## Task details
Whichever lines include the word "этих", copy them as they appear in the data.

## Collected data
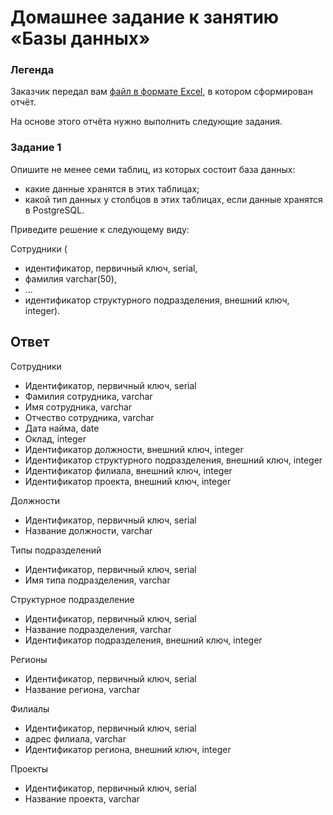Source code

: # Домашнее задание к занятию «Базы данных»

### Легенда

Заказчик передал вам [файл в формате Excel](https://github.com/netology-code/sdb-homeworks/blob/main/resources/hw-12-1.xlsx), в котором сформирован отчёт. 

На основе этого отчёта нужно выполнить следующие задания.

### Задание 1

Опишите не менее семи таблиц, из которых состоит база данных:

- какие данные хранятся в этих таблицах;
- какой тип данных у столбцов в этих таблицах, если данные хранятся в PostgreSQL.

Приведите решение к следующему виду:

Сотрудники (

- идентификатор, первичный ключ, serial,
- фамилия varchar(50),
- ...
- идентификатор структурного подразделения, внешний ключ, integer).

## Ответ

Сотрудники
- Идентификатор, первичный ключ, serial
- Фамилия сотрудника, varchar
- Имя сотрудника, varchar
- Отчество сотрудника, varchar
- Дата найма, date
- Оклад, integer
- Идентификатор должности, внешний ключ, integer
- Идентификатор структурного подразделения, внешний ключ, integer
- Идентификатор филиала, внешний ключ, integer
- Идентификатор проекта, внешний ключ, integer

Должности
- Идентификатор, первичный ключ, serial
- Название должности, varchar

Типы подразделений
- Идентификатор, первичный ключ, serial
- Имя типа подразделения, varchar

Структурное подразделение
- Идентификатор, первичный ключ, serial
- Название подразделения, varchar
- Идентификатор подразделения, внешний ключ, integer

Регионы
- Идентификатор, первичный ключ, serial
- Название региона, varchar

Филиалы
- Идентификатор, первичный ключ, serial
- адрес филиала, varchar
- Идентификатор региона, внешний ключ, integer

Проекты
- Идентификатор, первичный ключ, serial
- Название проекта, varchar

...

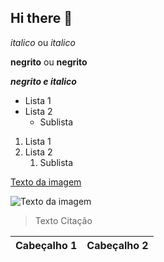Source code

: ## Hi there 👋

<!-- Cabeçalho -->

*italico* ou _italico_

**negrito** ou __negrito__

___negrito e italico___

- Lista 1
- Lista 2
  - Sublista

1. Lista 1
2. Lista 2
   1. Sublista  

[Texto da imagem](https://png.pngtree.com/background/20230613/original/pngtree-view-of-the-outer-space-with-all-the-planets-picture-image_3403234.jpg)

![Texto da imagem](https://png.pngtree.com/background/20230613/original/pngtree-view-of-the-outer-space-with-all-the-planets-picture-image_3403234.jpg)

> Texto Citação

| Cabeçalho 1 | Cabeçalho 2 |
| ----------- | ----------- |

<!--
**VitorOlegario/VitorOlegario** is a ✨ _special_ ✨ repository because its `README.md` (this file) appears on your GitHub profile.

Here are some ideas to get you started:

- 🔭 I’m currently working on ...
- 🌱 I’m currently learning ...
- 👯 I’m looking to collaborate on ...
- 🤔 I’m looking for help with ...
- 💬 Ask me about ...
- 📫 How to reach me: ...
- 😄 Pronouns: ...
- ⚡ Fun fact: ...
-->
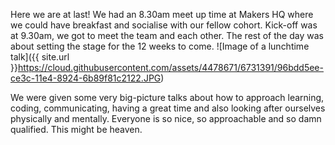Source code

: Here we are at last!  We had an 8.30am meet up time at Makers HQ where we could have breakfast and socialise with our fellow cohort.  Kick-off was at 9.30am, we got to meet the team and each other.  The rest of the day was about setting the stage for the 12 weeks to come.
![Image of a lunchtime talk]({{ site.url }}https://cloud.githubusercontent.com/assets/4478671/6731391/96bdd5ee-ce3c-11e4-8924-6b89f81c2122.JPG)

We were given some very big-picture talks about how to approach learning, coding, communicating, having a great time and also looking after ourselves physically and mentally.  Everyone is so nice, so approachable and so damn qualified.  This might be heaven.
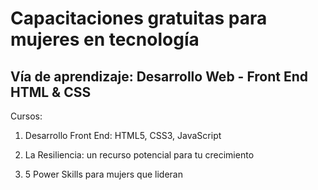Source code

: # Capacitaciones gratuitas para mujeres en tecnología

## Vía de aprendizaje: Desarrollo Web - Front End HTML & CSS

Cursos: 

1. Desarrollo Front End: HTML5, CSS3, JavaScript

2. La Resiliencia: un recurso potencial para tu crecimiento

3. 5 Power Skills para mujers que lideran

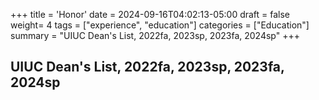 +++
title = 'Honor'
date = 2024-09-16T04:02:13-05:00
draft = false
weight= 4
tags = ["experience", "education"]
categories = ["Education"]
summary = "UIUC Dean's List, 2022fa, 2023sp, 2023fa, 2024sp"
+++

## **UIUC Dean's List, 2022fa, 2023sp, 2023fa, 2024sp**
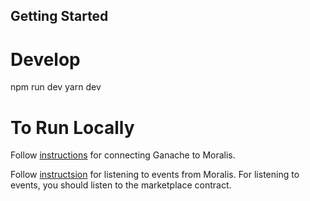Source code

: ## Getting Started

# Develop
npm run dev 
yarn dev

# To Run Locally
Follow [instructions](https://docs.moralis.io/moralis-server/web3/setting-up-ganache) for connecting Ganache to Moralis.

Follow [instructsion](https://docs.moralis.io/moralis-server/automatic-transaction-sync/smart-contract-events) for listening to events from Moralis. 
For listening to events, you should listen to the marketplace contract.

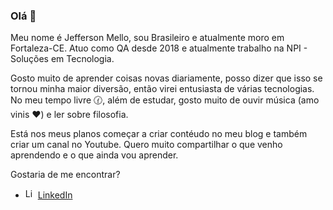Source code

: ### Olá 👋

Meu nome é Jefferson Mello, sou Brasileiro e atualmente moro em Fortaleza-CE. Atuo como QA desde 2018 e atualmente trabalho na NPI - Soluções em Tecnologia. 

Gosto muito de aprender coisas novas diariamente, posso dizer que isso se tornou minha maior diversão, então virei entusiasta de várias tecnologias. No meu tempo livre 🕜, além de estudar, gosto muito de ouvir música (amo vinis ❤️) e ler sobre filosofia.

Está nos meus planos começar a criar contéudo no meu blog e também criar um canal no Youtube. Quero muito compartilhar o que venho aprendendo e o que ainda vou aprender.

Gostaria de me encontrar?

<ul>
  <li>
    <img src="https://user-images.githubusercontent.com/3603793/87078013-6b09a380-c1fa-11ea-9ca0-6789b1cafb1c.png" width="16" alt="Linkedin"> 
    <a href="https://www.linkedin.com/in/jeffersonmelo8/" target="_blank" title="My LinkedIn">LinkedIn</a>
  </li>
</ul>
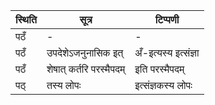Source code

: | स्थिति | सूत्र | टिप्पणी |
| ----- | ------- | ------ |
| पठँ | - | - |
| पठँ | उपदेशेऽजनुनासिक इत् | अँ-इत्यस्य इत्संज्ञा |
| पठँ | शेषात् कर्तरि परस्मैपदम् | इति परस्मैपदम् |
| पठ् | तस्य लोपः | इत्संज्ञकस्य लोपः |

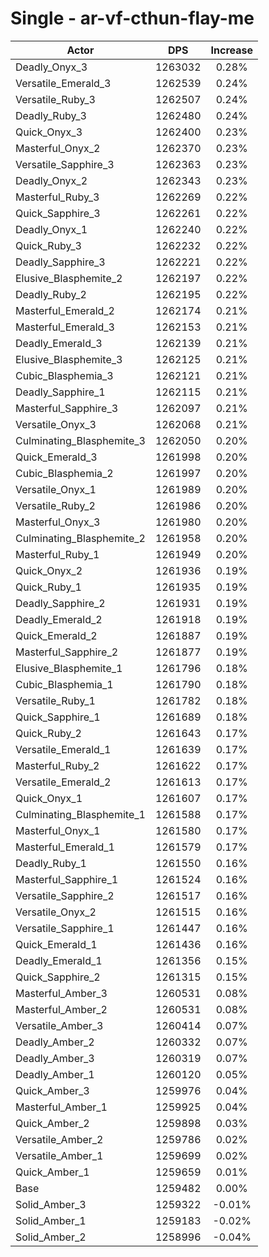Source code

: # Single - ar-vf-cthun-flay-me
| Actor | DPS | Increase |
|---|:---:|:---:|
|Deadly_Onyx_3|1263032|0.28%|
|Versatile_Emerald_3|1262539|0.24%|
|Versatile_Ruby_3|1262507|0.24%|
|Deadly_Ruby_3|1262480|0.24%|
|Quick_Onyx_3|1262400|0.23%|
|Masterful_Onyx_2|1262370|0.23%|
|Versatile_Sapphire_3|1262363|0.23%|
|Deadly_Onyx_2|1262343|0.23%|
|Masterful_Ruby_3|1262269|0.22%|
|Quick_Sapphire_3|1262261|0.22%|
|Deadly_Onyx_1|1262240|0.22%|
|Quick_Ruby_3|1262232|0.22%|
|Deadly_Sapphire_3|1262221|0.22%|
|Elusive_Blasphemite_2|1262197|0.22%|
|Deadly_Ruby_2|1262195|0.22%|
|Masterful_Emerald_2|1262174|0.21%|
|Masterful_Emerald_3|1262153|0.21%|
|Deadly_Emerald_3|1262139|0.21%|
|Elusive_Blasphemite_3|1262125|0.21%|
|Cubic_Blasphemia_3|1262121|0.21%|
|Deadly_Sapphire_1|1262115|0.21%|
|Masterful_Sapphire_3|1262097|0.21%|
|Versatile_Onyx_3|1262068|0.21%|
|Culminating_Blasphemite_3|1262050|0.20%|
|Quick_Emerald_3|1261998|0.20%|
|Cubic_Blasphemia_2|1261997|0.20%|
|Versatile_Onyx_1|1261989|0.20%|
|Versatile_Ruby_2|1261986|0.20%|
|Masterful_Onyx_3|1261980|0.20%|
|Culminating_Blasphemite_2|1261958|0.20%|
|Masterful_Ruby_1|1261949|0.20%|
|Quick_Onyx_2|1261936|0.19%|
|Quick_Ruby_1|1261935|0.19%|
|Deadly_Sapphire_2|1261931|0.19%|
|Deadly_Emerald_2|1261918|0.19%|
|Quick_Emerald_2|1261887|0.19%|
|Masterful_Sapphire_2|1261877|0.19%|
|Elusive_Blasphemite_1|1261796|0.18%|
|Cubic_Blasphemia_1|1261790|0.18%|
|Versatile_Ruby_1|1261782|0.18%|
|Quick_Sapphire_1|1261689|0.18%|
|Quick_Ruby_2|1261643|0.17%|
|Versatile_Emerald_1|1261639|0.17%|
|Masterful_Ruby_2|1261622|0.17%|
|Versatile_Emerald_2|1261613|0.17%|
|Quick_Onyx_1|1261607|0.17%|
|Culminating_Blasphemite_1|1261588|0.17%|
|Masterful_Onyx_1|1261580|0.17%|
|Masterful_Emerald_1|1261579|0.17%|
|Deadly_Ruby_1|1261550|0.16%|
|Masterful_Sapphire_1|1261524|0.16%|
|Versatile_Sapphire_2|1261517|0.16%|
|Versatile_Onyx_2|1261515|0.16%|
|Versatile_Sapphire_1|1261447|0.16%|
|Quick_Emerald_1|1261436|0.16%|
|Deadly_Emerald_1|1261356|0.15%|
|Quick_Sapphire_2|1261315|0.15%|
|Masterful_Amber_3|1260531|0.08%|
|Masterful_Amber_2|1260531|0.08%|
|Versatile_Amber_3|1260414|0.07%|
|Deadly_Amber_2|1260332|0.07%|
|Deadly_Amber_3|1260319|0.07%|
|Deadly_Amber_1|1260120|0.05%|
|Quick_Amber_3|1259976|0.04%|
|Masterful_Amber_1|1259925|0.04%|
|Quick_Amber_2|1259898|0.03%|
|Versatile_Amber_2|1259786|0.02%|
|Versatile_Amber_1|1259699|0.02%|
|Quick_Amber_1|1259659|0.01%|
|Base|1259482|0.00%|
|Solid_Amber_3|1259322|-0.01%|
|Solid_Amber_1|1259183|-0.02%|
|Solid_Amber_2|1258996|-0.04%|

## Output of the task
- какие данные хранятся в этих таблицах;
- какой тип данных у столбцов в этих таблицах, если данные хранятся в PostgreSQL.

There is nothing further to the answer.